I lived in Syria for just over 20 years before the war, running a language school for around 10 years. The night the war broke out, my life changed forever. Originally from Cambridge, I moved to Syria with my children and we had an amazing life. The school I ran brought me so much joy! However, once the war began, my family and I had no choice, we had to leave our home and the life we had worked so hard to build. My children and I returned to Cambridge with nothing but a small suitcase each. When we arrived in Cambridge we were homeless with nowhere to stay. After staying in temporary accommodation, we finally moved into our home. We didn’t have anything and had to start from scratch. That’s when I started shopping at Emmaus Cambridge. The companions and staff were amazing, always helping me find items for my home.

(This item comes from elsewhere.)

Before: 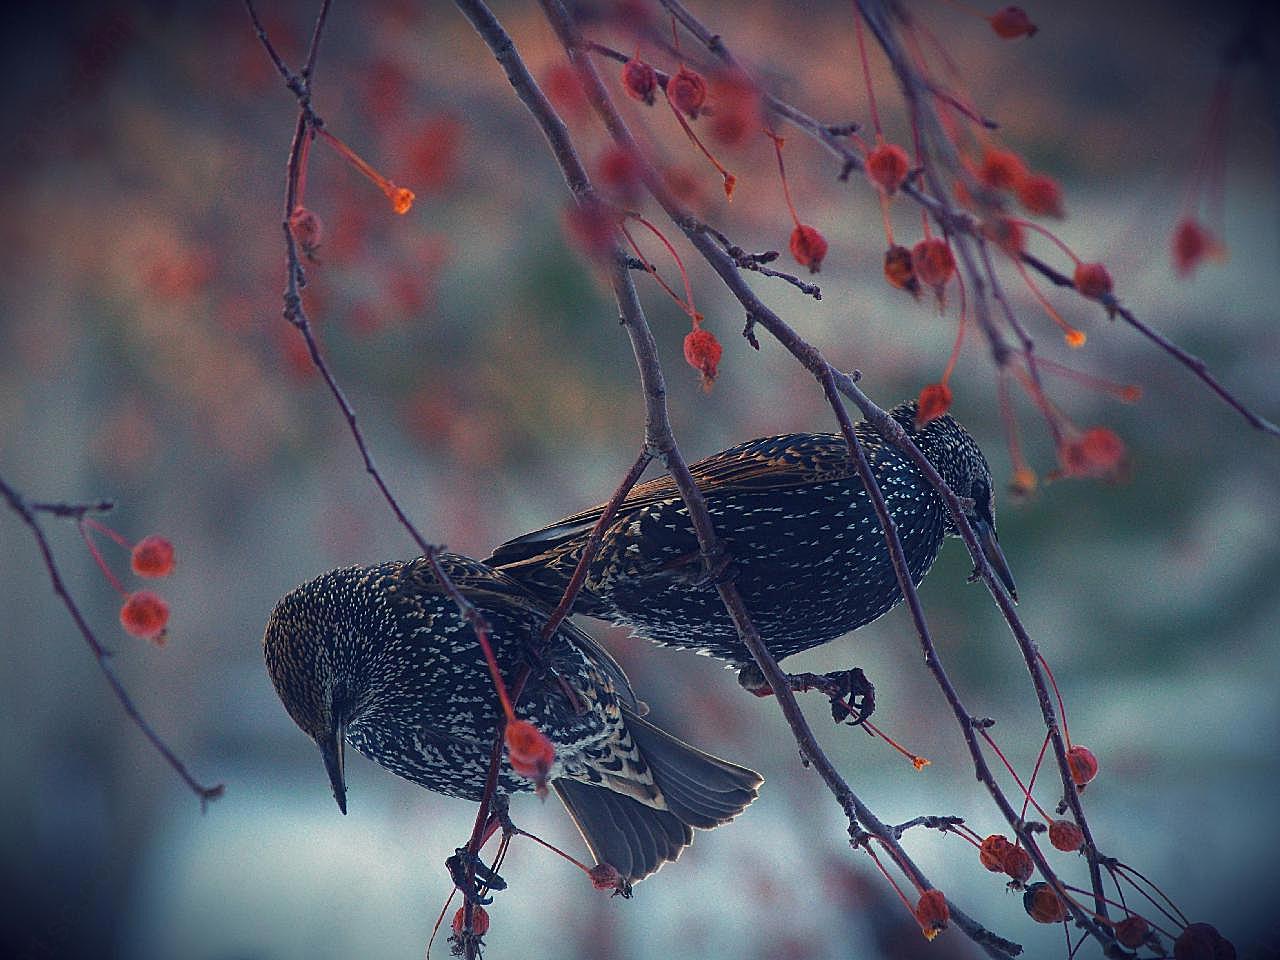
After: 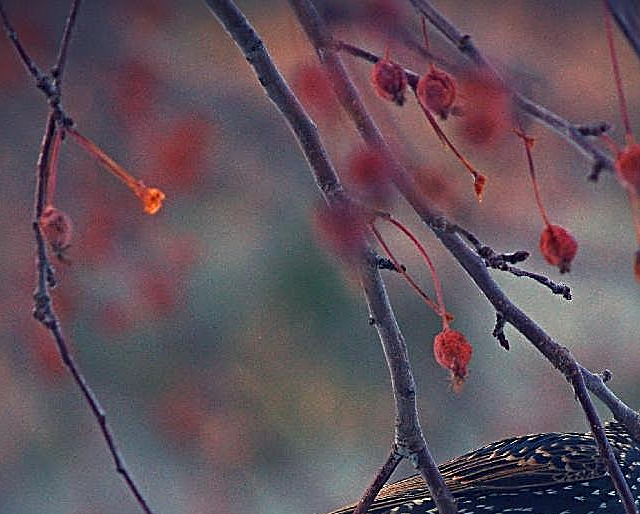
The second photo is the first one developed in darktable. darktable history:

I would come shopping at Emmaus Cambridge most weekends and just fell in love with the place! Everyone was always so kind and generous to me. I was so grateful, I knew I wanted to give back to Emmaus as I felt they had given me so much, that’s when I began volunteering in the community.

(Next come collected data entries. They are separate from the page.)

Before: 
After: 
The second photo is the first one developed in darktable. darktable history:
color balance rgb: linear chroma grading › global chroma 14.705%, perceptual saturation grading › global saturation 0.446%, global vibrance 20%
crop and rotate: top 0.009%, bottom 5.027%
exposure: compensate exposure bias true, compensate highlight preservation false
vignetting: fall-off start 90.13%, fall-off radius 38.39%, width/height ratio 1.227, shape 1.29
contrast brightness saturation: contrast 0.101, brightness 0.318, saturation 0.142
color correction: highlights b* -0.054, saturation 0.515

I have been volunteering for around 3 years. I struggle to put into words how much I enjoy volunteering in the community. Emmaus is just different, the community is filled with kindness, and everyone is so welcoming! I know what it feels like to lose everything, everyone deserves a chance to be happy! I volunteer in the community 2-3 times a week working on the mezzanine, sorting through textiles and having a laugh with everyone who works up there. At the beginning, I remember feeling really unsure about going into the community house to have lunch as I felt like I was intruding. But the companions insisted I come over and I very quickly felt part of the community.

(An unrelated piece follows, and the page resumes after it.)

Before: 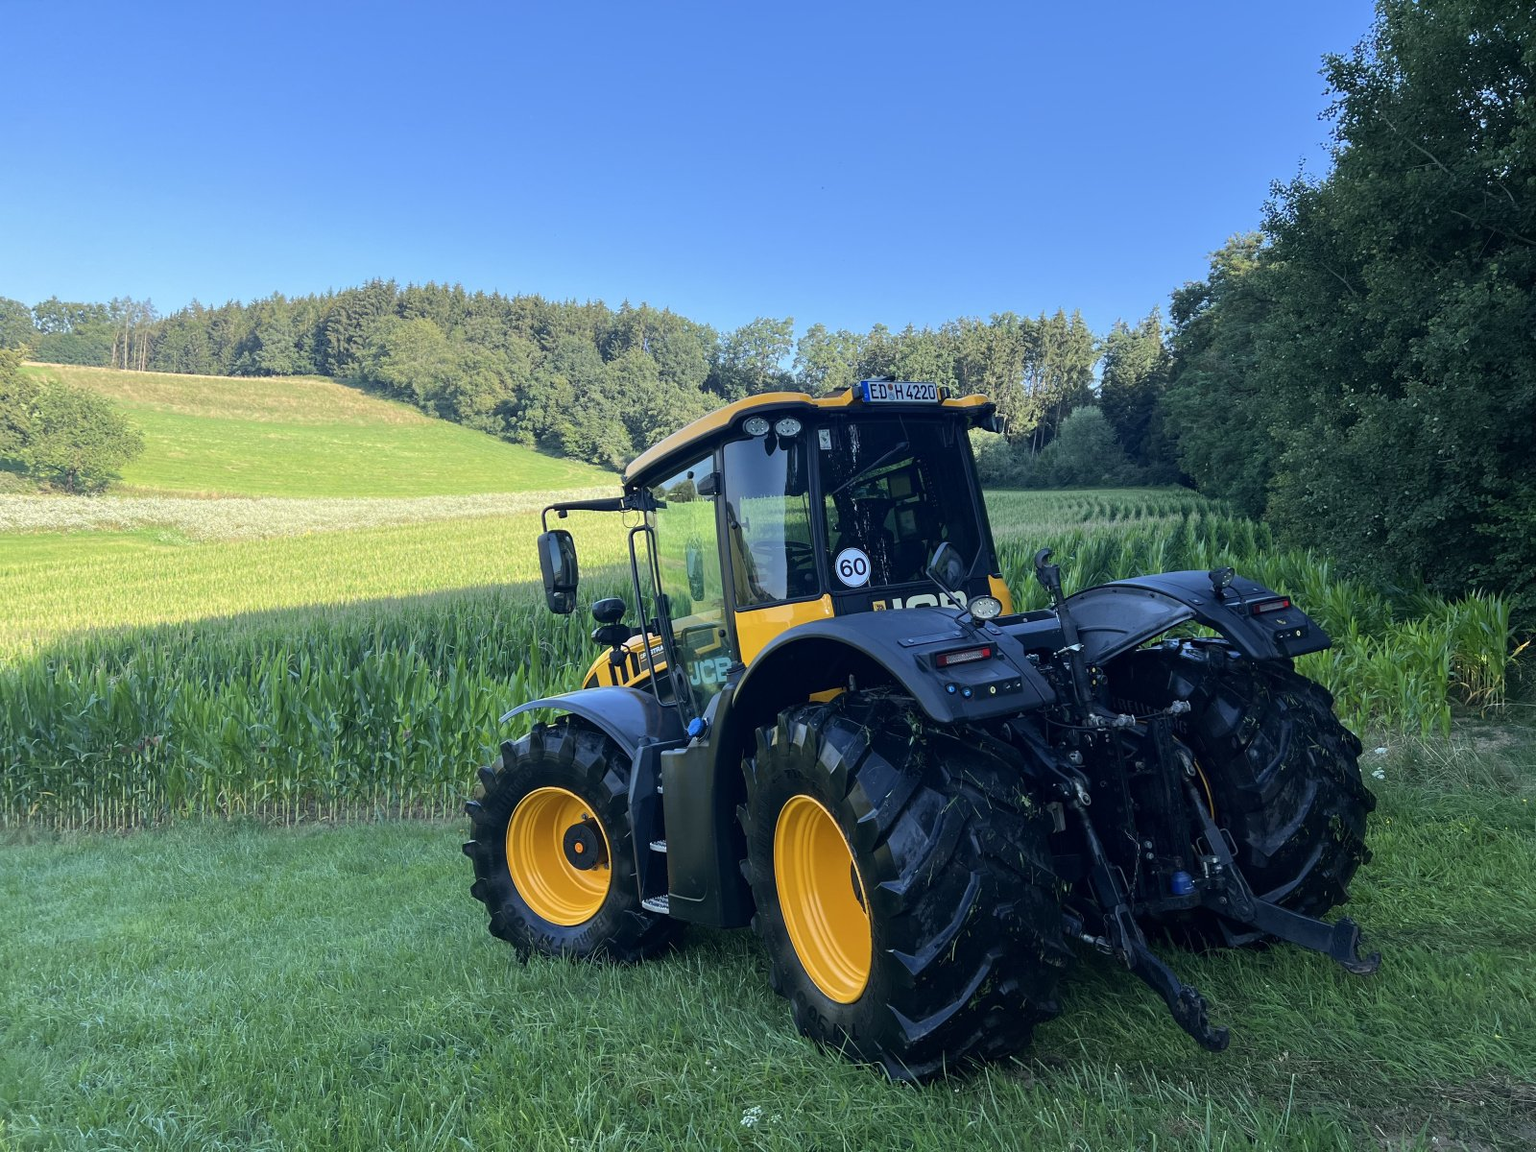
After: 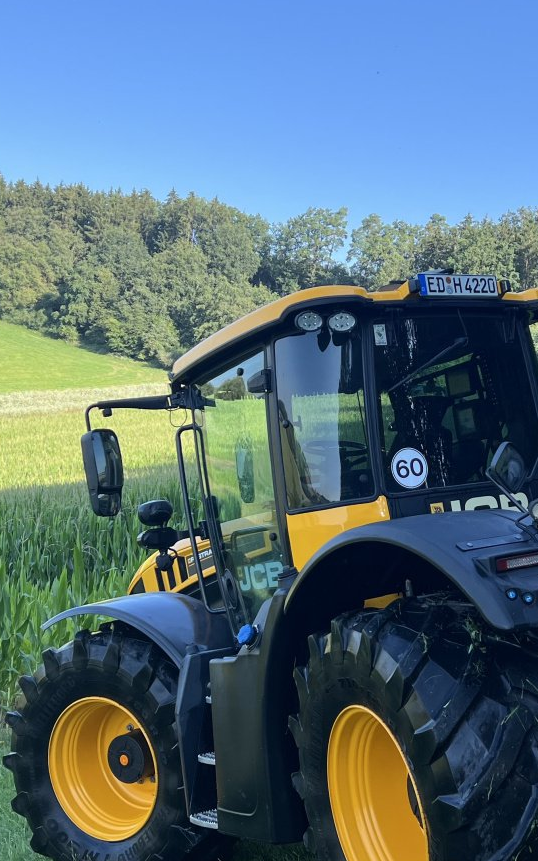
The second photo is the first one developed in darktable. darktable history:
crop and rotate: left 29.94%, top 10.278%, right 36.401%, bottom 17.892%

During lockdown I was unable to volunteer in the community. Even my children noticed a huge difference in my mood whilst I wasn’t at Emmaus, I began to feel very down. Volunteering brings me so much purpose and joy, I love being able to give back. The week Emmaus reopened my two sons were cheering, they knew how much I’d missed it! I have Fibromyalgia, which makes my muscle very painful and it’s often difficult to move. Knowing I’m going to Emmaus gives me a reason to get up and push through the pain. Since leaving Syria I have struggled with Agoraphobia, I will often drive somewhere and struggle to get out of my car. But I’m always able to come to Emmaus, I feel safe and secure here. Even with the struggles and traumas I have faced, Emmaus always keeps me grounded, I always get home and I’m so happy for the day I’ve had.